▸ **Task description**
When you reach the line containing "(Opérateurs de Compétences), organismes" in the data below, begin returning lines exactly as written, and stop once the line containing "Saint‑Hubert" has been returned.

▸ **Data extract**
#####

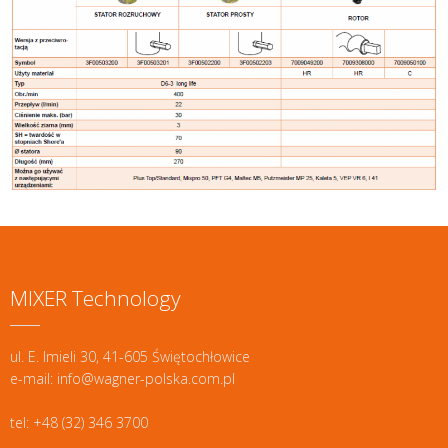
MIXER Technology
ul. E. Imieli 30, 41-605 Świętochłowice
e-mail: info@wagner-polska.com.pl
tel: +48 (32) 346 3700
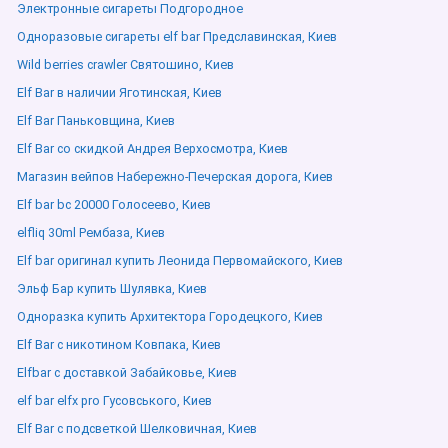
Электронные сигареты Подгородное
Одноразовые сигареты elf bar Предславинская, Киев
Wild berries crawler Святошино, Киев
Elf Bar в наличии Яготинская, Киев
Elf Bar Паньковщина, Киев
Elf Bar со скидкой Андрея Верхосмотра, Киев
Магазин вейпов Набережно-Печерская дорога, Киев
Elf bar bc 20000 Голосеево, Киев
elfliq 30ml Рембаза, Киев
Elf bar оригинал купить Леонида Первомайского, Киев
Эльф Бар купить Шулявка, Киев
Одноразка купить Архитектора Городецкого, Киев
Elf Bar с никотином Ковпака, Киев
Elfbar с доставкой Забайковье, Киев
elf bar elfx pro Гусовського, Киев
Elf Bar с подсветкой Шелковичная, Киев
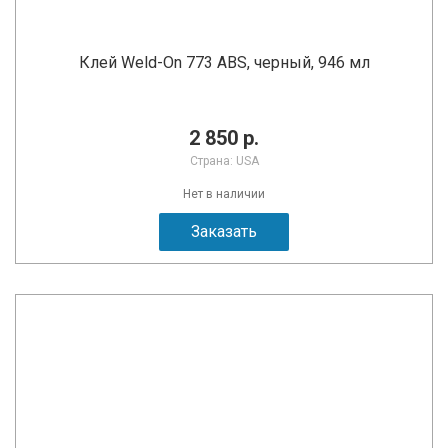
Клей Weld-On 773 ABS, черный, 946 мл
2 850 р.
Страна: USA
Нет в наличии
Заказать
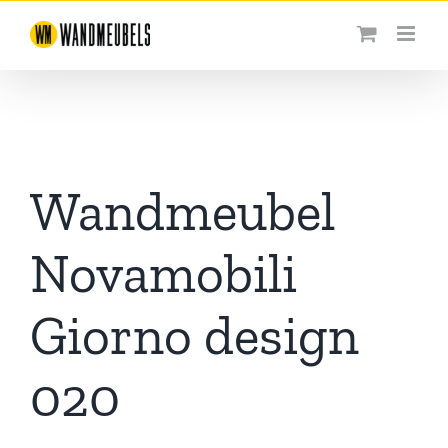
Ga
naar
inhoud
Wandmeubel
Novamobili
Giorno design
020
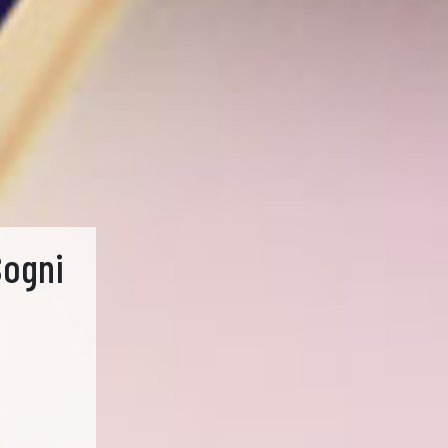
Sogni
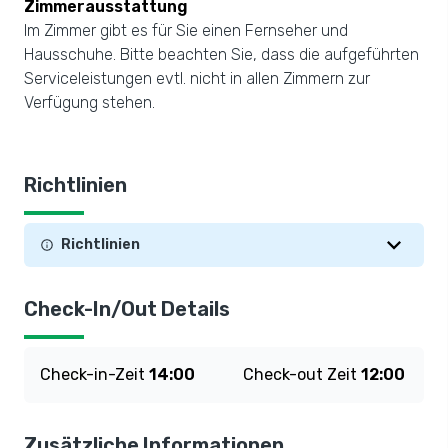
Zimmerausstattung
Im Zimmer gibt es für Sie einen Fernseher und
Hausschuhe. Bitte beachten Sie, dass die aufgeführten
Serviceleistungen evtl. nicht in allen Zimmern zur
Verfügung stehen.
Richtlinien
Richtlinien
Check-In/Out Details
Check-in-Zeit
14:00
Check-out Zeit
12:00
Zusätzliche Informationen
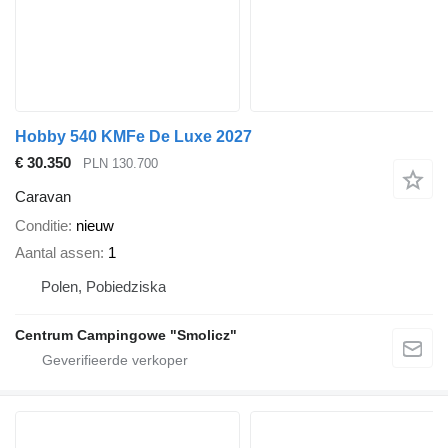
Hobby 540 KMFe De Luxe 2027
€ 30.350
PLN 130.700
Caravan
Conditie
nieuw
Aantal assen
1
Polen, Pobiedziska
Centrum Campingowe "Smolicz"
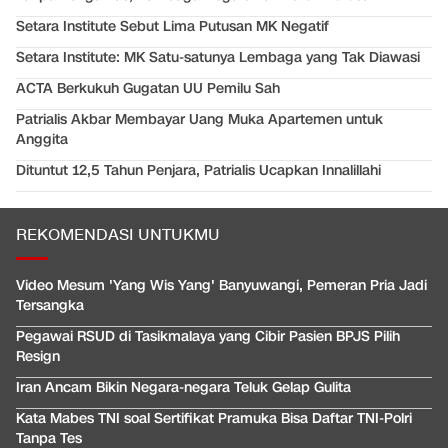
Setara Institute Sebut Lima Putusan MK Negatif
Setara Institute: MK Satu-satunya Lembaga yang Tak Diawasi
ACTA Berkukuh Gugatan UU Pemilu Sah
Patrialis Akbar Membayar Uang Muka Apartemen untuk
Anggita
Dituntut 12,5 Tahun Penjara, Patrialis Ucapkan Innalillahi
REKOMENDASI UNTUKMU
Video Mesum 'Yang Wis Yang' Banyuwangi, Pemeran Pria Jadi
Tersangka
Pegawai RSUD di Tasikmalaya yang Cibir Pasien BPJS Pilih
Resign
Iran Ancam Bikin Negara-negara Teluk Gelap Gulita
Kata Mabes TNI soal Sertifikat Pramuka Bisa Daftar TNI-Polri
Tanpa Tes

#####

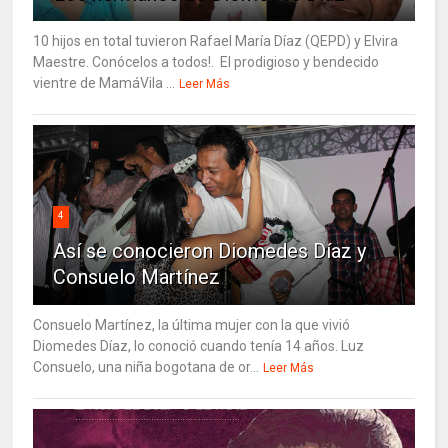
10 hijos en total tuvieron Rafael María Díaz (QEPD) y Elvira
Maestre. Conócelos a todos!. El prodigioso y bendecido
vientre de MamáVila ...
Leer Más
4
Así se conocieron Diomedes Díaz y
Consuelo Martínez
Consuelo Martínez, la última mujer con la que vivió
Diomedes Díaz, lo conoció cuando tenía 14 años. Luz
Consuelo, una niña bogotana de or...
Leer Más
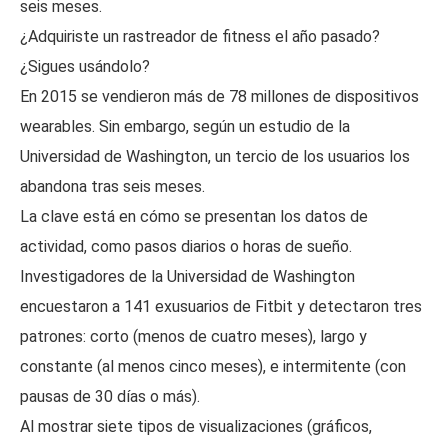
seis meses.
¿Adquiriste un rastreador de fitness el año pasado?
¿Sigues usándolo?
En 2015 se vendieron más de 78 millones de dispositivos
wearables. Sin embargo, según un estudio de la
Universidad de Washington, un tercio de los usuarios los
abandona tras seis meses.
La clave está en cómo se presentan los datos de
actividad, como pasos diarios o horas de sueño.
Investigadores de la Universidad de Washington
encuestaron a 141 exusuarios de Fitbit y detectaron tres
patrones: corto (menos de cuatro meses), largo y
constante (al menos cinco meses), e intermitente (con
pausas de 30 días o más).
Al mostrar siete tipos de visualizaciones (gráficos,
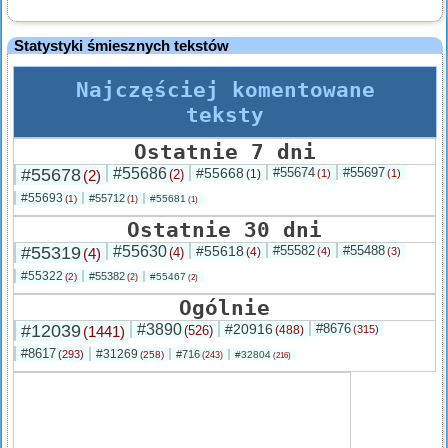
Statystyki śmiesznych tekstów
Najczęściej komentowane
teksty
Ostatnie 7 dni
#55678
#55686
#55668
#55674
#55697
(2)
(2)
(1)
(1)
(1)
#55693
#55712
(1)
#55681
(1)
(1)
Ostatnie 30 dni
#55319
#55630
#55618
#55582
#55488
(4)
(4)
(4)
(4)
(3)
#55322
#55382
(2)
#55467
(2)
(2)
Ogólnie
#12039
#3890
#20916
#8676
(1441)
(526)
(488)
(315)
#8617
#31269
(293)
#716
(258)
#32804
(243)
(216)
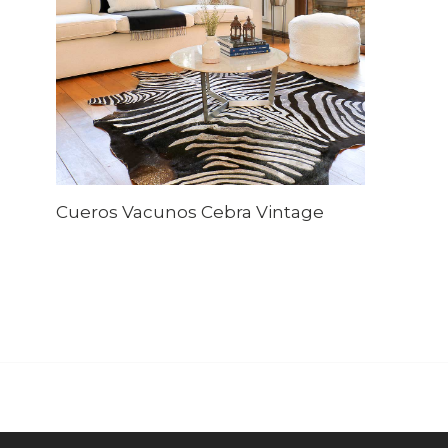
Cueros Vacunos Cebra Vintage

#####

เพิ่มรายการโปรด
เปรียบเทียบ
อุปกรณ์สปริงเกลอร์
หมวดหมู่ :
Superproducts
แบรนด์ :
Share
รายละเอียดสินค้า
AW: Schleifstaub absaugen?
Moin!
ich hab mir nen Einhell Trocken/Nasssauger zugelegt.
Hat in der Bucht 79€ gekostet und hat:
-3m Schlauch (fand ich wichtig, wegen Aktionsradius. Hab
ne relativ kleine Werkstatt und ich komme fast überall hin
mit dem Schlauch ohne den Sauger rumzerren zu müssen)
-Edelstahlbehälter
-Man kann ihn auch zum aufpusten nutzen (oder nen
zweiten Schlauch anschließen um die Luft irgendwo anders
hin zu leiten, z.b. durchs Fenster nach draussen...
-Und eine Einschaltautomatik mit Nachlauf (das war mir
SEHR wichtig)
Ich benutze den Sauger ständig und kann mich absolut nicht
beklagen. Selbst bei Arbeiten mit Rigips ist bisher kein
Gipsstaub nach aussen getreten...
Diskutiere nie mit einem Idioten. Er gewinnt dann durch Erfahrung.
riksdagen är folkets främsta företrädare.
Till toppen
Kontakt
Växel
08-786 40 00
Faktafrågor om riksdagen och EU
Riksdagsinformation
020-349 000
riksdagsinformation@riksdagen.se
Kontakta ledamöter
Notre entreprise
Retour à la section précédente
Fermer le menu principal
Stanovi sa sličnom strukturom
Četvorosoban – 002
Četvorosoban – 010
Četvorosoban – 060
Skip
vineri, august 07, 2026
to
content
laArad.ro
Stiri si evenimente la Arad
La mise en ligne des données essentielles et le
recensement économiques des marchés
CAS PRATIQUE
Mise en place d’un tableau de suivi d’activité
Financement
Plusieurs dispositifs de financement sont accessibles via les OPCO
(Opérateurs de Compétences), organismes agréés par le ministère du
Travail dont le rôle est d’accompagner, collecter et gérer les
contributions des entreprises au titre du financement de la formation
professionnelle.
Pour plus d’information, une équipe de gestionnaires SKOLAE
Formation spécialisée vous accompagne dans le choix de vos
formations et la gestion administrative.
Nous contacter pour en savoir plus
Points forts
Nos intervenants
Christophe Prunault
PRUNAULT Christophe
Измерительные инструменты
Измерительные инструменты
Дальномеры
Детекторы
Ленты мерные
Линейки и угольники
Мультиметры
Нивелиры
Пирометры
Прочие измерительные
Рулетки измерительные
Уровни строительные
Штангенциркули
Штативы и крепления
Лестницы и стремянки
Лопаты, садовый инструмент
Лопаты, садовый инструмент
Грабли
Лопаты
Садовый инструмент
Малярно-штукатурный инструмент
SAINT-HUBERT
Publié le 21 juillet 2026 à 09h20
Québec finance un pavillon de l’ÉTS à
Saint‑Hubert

#####

▸ **Response box**
(Opérateurs de Compétences), organismes agréés par le ministère du
Travail dont le rôle est d’accompagner, collecter et gérer les
contributions des entreprises au titre du financement de la formation
professionnelle.
Pour plus d’information, une équipe de gestionnaires SKOLAE
Formation spécialisée vous accompagne dans le choix de vos
formations et la gestion administrative.
Nous contacter pour en savoir plus
Points forts
Nos intervenants
Christophe Prunault
PRUNAULT Christophe
Измерительные инструменты
Измерительные инструменты
Дальномеры
Детекторы
Ленты мерные
Линейки и угольники
Мультиметры
Нивелиры
Пирометры
Прочие измерительные
Рулетки измерительные
Уровни строительные
Штангенциркули
Штативы и крепления
Лестницы и стремянки
Лопаты, садовый инструмент
Лопаты, садовый инструмент
Грабли
Лопаты
Садовый инструмент
Малярно-штукатурный инструмент
SAINT-HUBERT
Publié le 21 juillet 2026 à 09h20
Québec finance un pavillon de l’ÉTS à
Saint‑Hubert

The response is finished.